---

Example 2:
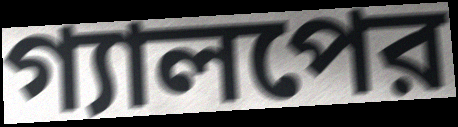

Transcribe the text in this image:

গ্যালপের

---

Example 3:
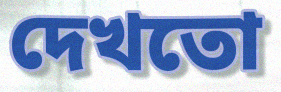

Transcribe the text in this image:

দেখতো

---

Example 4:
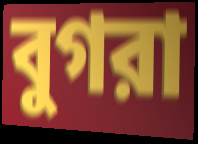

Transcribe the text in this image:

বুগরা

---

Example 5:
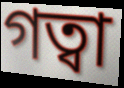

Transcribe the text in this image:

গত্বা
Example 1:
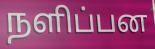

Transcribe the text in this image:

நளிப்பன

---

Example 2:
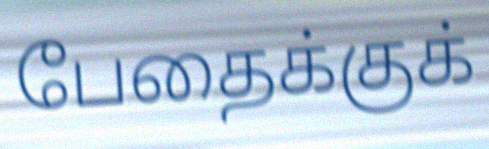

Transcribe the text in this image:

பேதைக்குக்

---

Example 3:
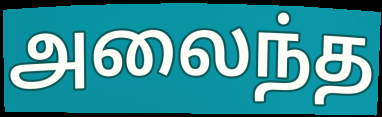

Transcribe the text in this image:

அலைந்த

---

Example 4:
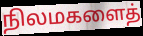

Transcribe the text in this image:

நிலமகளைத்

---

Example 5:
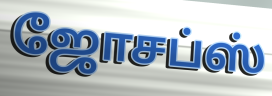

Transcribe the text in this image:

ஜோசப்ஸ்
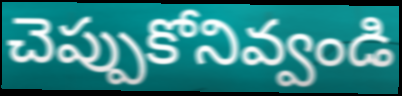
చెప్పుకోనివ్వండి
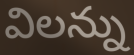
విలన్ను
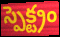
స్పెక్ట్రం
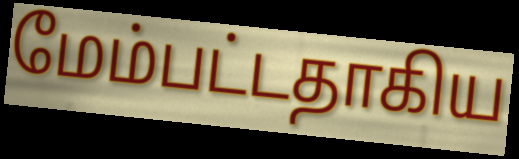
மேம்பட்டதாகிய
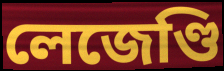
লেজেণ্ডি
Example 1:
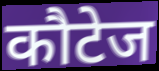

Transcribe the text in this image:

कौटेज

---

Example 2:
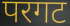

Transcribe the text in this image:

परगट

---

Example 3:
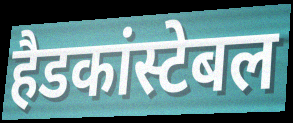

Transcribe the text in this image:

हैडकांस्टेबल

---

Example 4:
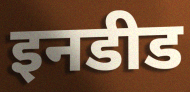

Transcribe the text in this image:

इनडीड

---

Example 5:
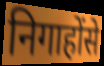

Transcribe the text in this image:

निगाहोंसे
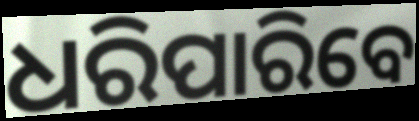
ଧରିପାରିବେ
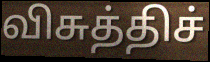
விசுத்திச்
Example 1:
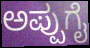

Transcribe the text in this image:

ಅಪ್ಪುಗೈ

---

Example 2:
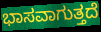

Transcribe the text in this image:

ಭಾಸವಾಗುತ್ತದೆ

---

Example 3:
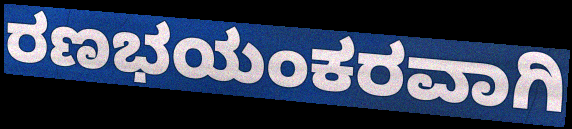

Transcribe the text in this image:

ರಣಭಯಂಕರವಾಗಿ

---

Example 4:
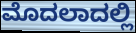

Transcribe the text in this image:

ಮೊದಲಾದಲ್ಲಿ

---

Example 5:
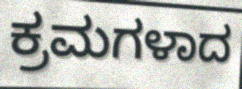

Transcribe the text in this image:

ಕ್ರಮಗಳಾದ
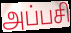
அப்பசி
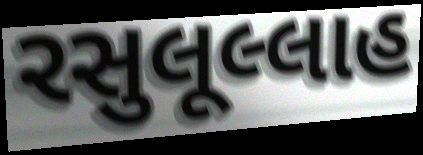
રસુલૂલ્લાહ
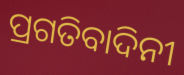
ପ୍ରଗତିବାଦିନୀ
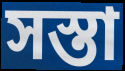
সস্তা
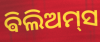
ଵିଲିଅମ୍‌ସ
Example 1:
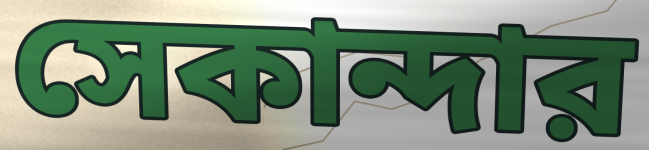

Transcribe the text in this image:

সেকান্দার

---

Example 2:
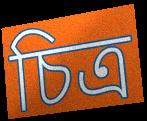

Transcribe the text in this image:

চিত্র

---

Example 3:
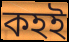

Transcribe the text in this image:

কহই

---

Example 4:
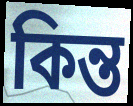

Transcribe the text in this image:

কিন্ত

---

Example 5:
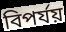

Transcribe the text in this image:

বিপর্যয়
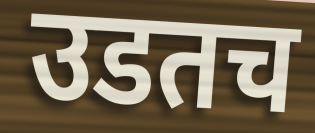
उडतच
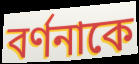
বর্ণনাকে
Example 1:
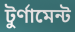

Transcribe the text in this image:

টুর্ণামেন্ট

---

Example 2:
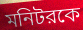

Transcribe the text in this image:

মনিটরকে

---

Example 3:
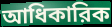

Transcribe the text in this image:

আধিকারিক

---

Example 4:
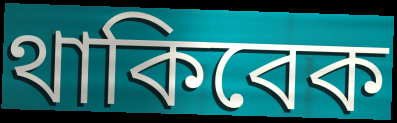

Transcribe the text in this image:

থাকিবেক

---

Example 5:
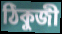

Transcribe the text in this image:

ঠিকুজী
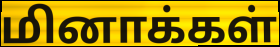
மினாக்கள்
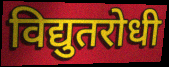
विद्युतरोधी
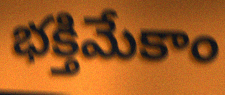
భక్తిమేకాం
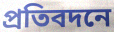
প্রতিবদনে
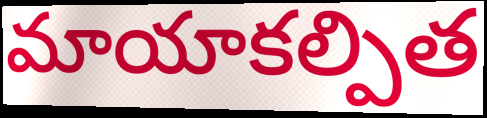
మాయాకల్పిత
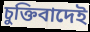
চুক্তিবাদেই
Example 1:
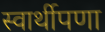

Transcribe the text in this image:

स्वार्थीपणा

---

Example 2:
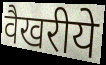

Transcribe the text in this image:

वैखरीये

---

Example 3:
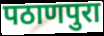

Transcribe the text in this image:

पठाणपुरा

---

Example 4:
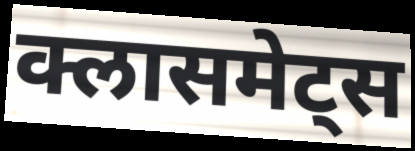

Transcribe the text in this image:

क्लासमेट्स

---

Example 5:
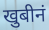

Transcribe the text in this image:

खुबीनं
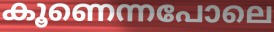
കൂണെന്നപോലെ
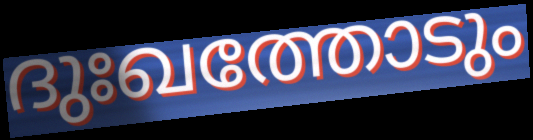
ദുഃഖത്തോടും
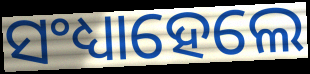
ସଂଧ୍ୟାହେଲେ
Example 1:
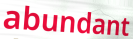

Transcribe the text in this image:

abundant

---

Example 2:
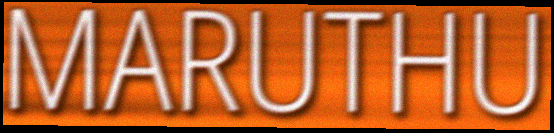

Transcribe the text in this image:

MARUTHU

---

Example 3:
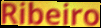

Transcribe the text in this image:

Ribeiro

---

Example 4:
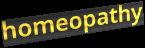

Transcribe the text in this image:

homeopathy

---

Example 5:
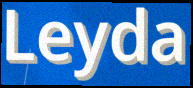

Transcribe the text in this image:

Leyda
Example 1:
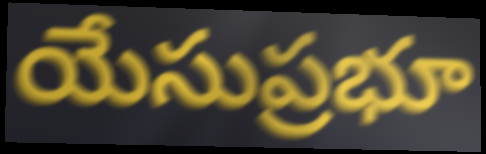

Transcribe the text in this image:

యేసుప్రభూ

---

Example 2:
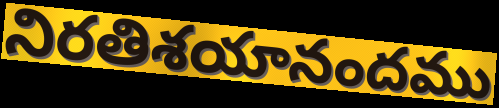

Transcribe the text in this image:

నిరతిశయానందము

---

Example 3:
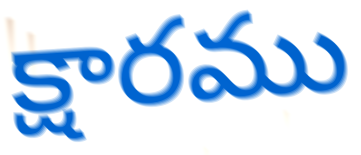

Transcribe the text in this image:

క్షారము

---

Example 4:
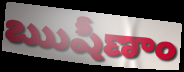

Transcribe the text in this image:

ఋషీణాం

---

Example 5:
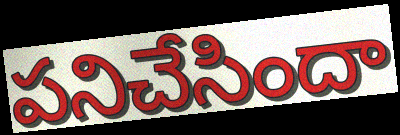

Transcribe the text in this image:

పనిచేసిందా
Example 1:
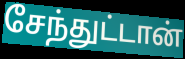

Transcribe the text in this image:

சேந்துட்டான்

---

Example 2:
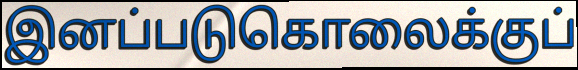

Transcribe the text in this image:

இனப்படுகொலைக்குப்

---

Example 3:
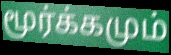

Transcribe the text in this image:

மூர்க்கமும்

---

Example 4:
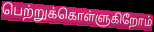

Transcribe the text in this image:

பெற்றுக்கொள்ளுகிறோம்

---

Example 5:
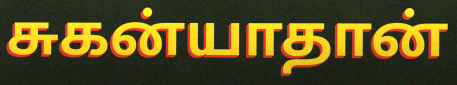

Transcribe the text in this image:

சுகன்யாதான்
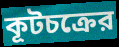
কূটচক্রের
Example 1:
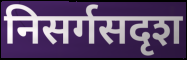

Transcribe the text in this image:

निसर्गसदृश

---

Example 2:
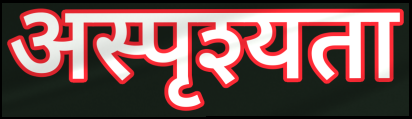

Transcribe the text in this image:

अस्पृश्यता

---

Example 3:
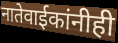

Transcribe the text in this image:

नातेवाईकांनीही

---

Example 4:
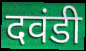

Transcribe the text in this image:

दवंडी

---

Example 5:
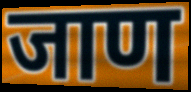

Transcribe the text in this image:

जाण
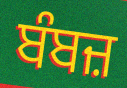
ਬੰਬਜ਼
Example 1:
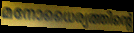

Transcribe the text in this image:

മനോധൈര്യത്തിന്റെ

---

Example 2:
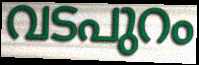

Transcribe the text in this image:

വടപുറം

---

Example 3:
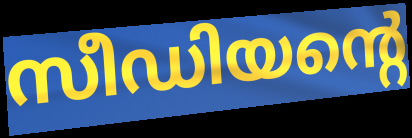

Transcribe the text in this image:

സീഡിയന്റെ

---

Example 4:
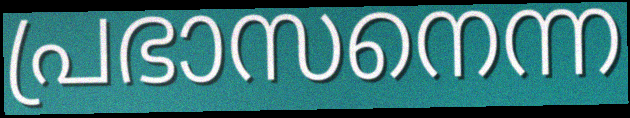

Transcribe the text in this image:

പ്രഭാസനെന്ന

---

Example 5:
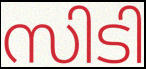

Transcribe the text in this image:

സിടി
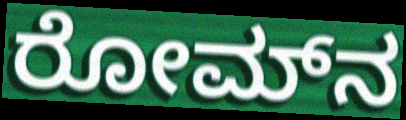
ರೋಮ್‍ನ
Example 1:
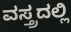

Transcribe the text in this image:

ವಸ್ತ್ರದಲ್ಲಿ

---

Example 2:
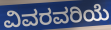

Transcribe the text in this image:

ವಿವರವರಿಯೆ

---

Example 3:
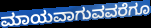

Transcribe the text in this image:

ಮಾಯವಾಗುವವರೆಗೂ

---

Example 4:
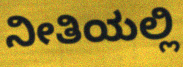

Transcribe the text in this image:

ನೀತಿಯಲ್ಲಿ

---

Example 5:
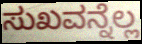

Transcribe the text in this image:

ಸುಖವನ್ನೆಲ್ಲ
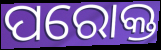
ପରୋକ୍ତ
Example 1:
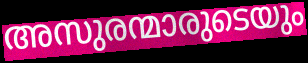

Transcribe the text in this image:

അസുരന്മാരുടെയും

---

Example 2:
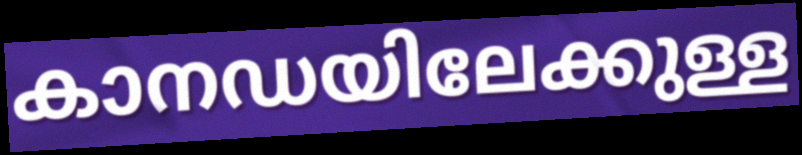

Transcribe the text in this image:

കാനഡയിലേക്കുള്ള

◆ ◆ ◆

WHAT YOU WILL DO. Return the full material word for word. Do not include the pictures.

RESULT.
---

Example 2:

Transcribe the text in this image:

গ্যালপের

---

Example 3:

Transcribe the text in this image:

দেখতো

---

Example 4:

Transcribe the text in this image:

বুগরা

---

Example 5:

Transcribe the text in this image:

গত্বা
Example 1:

Transcribe the text in this image:

நளிப்பன

---

Example 2:

Transcribe the text in this image:

பேதைக்குக்

---

Example 3:

Transcribe the text in this image:

அலைந்த

---

Example 4:

Transcribe the text in this image:

நிலமகளைத்

---

Example 5:

Transcribe the text in this image:

ஜோசப்ஸ்
చెప్పుకోనివ్వండి
విలన్ను
స్పెక్ట్రం
மேம்பட்டதாகிய
লেজেণ্ডি
Example 1:

Transcribe the text in this image:

कौटेज

---

Example 2:

Transcribe the text in this image:

परगट

---

Example 3:

Transcribe the text in this image:

हैडकांस्टेबल

---

Example 4:

Transcribe the text in this image:

इनडीड

---

Example 5:

Transcribe the text in this image:

निगाहोंसे
ଧରିପାରିବେ
விசுத்திச்
Example 1:

Transcribe the text in this image:

ಅಪ್ಪುಗೈ

---

Example 2:

Transcribe the text in this image:

ಭಾಸವಾಗುತ್ತದೆ

---

Example 3:

Transcribe the text in this image:

ರಣಭಯಂಕರವಾಗಿ

---

Example 4:

Transcribe the text in this image:

ಮೊದಲಾದಲ್ಲಿ

---

Example 5:

Transcribe the text in this image:

ಕ್ರಮಗಳಾದ
அப்பசி
રસુલૂલ્લાહ
ପ୍ରଗତିବାଦିନୀ
সস্তা
ଵିଲିଅମ୍‌ସ
Example 1:

Transcribe the text in this image:

সেকান্দার

---

Example 2:

Transcribe the text in this image:

চিত্র

---

Example 3:

Transcribe the text in this image:

কহই

---

Example 4:

Transcribe the text in this image:

কিন্ত

---

Example 5:

Transcribe the text in this image:

বিপর্যয়
उडतच
বর্ণনাকে
Example 1:

Transcribe the text in this image:

টুর্ণামেন্ট

---

Example 2:

Transcribe the text in this image:

মনিটরকে

---

Example 3:

Transcribe the text in this image:

আধিকারিক

---

Example 4:

Transcribe the text in this image:

থাকিবেক

---

Example 5:

Transcribe the text in this image:

ঠিকুজী
மினாக்கள்
विद्युतरोधी
భక్తిమేకాం
প্রতিবদনে
మాయాకల్పిత
চুক্তিবাদেই
Example 1:

Transcribe the text in this image:

स्वार्थीपणा

---

Example 2:

Transcribe the text in this image:

वैखरीये

---

Example 3:

Transcribe the text in this image:

पठाणपुरा

---

Example 4:

Transcribe the text in this image:

क्लासमेट्स

---

Example 5:

Transcribe the text in this image:

खुबीनं
കൂണെന്നപോലെ
ദുഃഖത്തോടും
ସଂଧ୍ୟାହେଲେ
Example 1:

Transcribe the text in this image:

abundant

---

Example 2:

Transcribe the text in this image:

MARUTHU

---

Example 3:

Transcribe the text in this image:

Ribeiro

---

Example 4:

Transcribe the text in this image:

homeopathy

---

Example 5:

Transcribe the text in this image:

Leyda
Example 1:

Transcribe the text in this image:

యేసుప్రభూ

---

Example 2:

Transcribe the text in this image:

నిరతిశయానందము

---

Example 3:

Transcribe the text in this image:

క్షారము

---

Example 4:

Transcribe the text in this image:

ఋషీణాం

---

Example 5:

Transcribe the text in this image:

పనిచేసిందా
Example 1:

Transcribe the text in this image:

சேந்துட்டான்

---

Example 2:

Transcribe the text in this image:

இனப்படுகொலைக்குப்

---

Example 3:

Transcribe the text in this image:

மூர்க்கமும்

---

Example 4:

Transcribe the text in this image:

பெற்றுக்கொள்ளுகிறோம்

---

Example 5:

Transcribe the text in this image:

சுகன்யாதான்
কূটচক্রের
Example 1:

Transcribe the text in this image:

निसर्गसदृश

---

Example 2:

Transcribe the text in this image:

अस्पृश्यता

---

Example 3:

Transcribe the text in this image:

नातेवाईकांनीही

---

Example 4:

Transcribe the text in this image:

दवंडी

---

Example 5:

Transcribe the text in this image:

जाण
ਬੰਬਜ਼
Example 1:

Transcribe the text in this image:

മനോധൈര്യത്തിന്റെ

---

Example 2:

Transcribe the text in this image:

വടപുറം

---

Example 3:

Transcribe the text in this image:

സീഡിയന്റെ

---

Example 4:

Transcribe the text in this image:

പ്രഭാസനെന്ന

---

Example 5:

Transcribe the text in this image:

സിടി
ರೋಮ್‍ನ
Example 1:

Transcribe the text in this image:

ವಸ್ತ್ರದಲ್ಲಿ

---

Example 2:

Transcribe the text in this image:

ವಿವರವರಿಯೆ

---

Example 3:

Transcribe the text in this image:

ಮಾಯವಾಗುವವರೆಗೂ

---

Example 4:

Transcribe the text in this image:

ನೀತಿಯಲ್ಲಿ

---

Example 5:

Transcribe the text in this image:

ಸುಖವನ್ನೆಲ್ಲ
ପରୋକ୍ତ
Example 1:

Transcribe the text in this image:

അസുരന്മാരുടെയും

---

Example 2:

Transcribe the text in this image:

കാനഡയിലേക്കുള്ള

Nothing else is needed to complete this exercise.